For some decades now, salivary measurements have been put forward as a non-invasive, stress free, and thus theoretically attractive alternative to steroid measurements in blood. Especially for salivary cortisol extensive literature has been published on its role in population studies, in the follow-up of therapy and, most promising, on a midnight cortisol diagnostic test for Cushing [8]. Immunoassay inherent problems regarding specificity and standardization have been shown to be an even bigger issue for measurements in saliva than serum [9]. Although pre-analytical factors, accuracy, and choice of collection device have all been shown to be important potential confounders, there is now clearly an established place for salivary cortisol measurements.

When looking at testosterone, there is much less compelling evidence. Serum and saliva testosterone concentrations are a 100-fold lower compared to cortisol, and the free percentage in serum is also smaller for testosterone. Therefore, confounding factors such as blood contamination (e.g., oral hygiene) have a much bigger influence on salivary testosterone results compared to that on cortisol [10]. For testosterone, passive drooling is the collection method of choice, whereas for cortisol multiple alternatives offer acceptable results. Also, as male saliva concentrations have been shown to approximate serum free testosterone values, accurate measurement requires state-of-the-art methodology [11, 12].

Up to now, there has been fairly limited clinical experience with salivary testosterone as a biological marker, in contrast to total or free serum testosterone. Possible diurnal variation as compared to serum testosterone has not been well researched. There are no broadly validated reference ranges and the substantial differences in reported values are a stark reminder of those aforementioned (pre-)analytical difficulties in measuring low testosterone concentrations in such a challenging matrix. The risk of both over- and under-diagnosed hypogonadism is therefore much higher.
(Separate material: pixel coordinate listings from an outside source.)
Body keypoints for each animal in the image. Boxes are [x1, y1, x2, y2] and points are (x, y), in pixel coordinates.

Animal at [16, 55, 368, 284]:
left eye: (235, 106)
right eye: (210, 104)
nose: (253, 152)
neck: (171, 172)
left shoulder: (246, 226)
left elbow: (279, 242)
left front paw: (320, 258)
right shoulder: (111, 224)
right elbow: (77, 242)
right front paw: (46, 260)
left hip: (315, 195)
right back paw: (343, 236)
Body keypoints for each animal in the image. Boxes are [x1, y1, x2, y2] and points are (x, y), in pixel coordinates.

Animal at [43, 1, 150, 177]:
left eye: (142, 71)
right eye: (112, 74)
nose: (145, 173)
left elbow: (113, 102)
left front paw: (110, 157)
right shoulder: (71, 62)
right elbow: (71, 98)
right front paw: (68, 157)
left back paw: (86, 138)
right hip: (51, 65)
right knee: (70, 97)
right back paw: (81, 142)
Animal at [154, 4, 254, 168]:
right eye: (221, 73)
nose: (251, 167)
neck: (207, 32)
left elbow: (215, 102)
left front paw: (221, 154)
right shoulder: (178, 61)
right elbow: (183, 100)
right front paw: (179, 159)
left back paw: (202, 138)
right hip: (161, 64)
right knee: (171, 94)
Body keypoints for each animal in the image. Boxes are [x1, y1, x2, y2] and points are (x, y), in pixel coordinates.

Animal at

In this context, the work Lawrence Hayes and colleagues and other investigators performed to explore the accuracy of salivary testosterone to determine androgenic status is timely and important. The study by Hayes is far from conclusive and many questions remain unanswered. It may well be that a place for salivary testosterone in selected cases, such as in population studies or those involving children, can be identified in the future, but only if salivary assays are proven sufficiently sensitive and specific. Unfortunately given the low concentrations and the above-mentioned specificity issues, it is unlikely that this can be achieved using immunoassays. Well-validated mass spectrometry-based methods are to be recommended. In addition, to these high analytical requirements, there are also challenging biological and pre-analytical potential confounders such as blood contamination, acidification, chewing, absorption,… Thus caution must be expressed in correctly interpreting conflicting reports. In this context regarding the failure of salivary testosterone to diagnose hypogonadism in the study of Lawrence Hayes and colleagues, it is likely that (pre-)analytical problems have substantially contributed to the negative findings.
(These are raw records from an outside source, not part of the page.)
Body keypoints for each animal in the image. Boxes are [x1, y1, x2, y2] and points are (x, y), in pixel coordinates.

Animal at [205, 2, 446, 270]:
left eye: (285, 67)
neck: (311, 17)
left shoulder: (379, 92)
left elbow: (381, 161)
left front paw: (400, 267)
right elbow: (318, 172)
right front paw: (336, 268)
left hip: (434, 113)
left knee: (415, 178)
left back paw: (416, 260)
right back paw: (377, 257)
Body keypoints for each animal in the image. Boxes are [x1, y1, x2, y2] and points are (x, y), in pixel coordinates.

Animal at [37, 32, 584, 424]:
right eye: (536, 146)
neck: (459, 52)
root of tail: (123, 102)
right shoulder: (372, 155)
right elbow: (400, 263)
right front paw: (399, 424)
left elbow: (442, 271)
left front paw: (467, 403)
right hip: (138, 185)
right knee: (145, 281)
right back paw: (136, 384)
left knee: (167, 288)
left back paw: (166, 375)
Until more evidence in large patient cohorts is gathered using state-of-the-art analytical methods with impeccable pre-analytical care, the current recommendation to rely on a repeated and accurate morning serum total testosterone measurement as a first diagnostic step in men with suspected hypogonadism remains the method of choice in the management of hypogonadism. In those patients with borderline results and suspected alterations in SHBG concentration, assessment of free testosterone can contribute to the diagnosis.